« Il n'y a pas de plus grand poète.
Il y a la poésie. »

Paul Fort (Canzone du vrai de vrai / Portraits sur le sable)

ET PUIS ENFIN…

 

 

 

Et puis, enfin un midi et à jeun,

La pensée se fend et s'ouvre ;

Tu sais, tu es foudroyé par un seul rayon de vérité, —

Tu n'as pas eu de doutes,

Jamais tu n'avais eu de soupçons, —

Tu sais avec la décision du suicide

Que tu es comme ceux que l'on nomme fous.

 

Ce n'est pas des vices malheureux,

Ni des vieux crimes, que l'homme sage lisait

Dans ton visage d'oiseau sans plumes.

 

On ne comprend plus,

La lucidité du vertige rejette l'île,

Au milieu des flots macabres et semblables,

Et l'on est avec tant d'ardeur

Ailleurs,

que les hommes

Sont des araignées, des mouches sans ailes

Et des squelettes, et des vers roses à ventre gros.

 

La main que l'on prenait et serrait,

N'était as une main comme la nôtre,

Et avec l'ami on n'était pas deux hommes,

Pourquoi nul d'entre eux n'a-t-il jamais crié :

« Fuyez, c'est fou de demeurer là,

« C'est un fou, il doit bien connaître qu'il est fou ! »

 

Mais non, tu ne le savais pas,

Tu croyais ce nuage autour de toi créé par ton zèle à connaître.

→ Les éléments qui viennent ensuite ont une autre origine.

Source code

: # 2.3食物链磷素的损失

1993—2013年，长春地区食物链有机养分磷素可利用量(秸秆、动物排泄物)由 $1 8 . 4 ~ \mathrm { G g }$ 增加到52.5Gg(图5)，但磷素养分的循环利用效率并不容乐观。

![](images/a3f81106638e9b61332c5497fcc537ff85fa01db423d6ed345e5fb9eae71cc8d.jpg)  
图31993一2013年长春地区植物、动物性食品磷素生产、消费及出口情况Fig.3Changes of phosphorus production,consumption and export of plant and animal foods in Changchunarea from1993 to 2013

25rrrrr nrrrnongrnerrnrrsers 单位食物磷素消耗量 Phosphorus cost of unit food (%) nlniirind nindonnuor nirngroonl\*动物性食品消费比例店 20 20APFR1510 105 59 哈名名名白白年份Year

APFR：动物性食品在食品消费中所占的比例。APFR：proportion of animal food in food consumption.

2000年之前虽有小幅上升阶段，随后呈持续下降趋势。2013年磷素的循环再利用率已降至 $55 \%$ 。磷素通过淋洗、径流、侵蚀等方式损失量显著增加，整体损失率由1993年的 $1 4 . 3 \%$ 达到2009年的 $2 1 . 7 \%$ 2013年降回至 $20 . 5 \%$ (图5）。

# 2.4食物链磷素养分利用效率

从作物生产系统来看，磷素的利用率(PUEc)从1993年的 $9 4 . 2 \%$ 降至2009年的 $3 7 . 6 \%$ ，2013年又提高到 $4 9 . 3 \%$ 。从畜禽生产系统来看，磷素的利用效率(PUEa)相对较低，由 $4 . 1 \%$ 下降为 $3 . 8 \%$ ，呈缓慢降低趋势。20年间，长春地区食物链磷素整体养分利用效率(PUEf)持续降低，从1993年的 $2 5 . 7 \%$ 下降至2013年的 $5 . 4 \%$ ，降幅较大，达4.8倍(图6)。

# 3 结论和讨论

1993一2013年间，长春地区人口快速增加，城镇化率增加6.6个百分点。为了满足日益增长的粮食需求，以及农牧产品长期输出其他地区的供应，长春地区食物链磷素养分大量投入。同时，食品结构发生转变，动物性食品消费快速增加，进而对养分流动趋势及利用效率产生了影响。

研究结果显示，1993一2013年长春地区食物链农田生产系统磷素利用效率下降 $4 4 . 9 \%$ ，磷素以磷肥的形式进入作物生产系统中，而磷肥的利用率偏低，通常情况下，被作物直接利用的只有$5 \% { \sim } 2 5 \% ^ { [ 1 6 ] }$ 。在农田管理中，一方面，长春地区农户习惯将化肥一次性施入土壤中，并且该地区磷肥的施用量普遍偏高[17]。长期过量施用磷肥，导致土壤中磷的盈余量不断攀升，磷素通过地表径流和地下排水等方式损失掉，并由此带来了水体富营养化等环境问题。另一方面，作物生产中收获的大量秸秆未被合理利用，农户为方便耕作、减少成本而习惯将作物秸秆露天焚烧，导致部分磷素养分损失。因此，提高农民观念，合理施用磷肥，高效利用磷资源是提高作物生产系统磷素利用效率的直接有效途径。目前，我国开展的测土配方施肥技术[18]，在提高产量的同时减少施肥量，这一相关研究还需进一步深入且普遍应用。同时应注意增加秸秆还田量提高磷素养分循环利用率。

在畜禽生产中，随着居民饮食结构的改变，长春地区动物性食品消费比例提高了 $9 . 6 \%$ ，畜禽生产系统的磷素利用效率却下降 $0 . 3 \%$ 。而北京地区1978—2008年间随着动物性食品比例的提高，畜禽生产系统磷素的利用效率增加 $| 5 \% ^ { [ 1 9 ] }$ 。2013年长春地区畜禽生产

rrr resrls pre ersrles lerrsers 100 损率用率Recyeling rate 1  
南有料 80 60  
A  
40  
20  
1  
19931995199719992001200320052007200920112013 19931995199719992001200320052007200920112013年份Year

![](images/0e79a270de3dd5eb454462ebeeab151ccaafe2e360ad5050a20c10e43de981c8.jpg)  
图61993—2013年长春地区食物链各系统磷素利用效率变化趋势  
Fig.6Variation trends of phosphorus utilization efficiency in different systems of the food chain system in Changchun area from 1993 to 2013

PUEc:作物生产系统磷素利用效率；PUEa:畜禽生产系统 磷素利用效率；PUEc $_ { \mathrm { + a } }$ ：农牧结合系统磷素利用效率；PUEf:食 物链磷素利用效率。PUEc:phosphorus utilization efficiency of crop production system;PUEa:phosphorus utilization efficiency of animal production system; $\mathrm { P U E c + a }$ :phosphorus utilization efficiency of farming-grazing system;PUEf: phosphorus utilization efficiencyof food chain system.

Je dis tu, parce que tu me vois là,

L'an dernier ou hier,

Devant que cette fente horrible ne fût ouverte devant moi.

J'étais donc mille lieues au-delà,

Pas avec eux, et mais avec ma peine immense

D'aimer que j'aime ;

Mais on pouvait m'aimer

Toi, moi-même, non, je ne pouvais pas m'aimer.

 

Dans ma tête petite,

Il y a une lumière éblouissante,

Isolée…

Aujourd'hui tu sais !

Et tu assistes à tes actes, tu ne les fais pas toi-même.

 

Tu es à côté du monde. —

Un jour tu seras découvert. —

Tu es un voleur d'amour,

Une chose horrible que l'on croit un homme.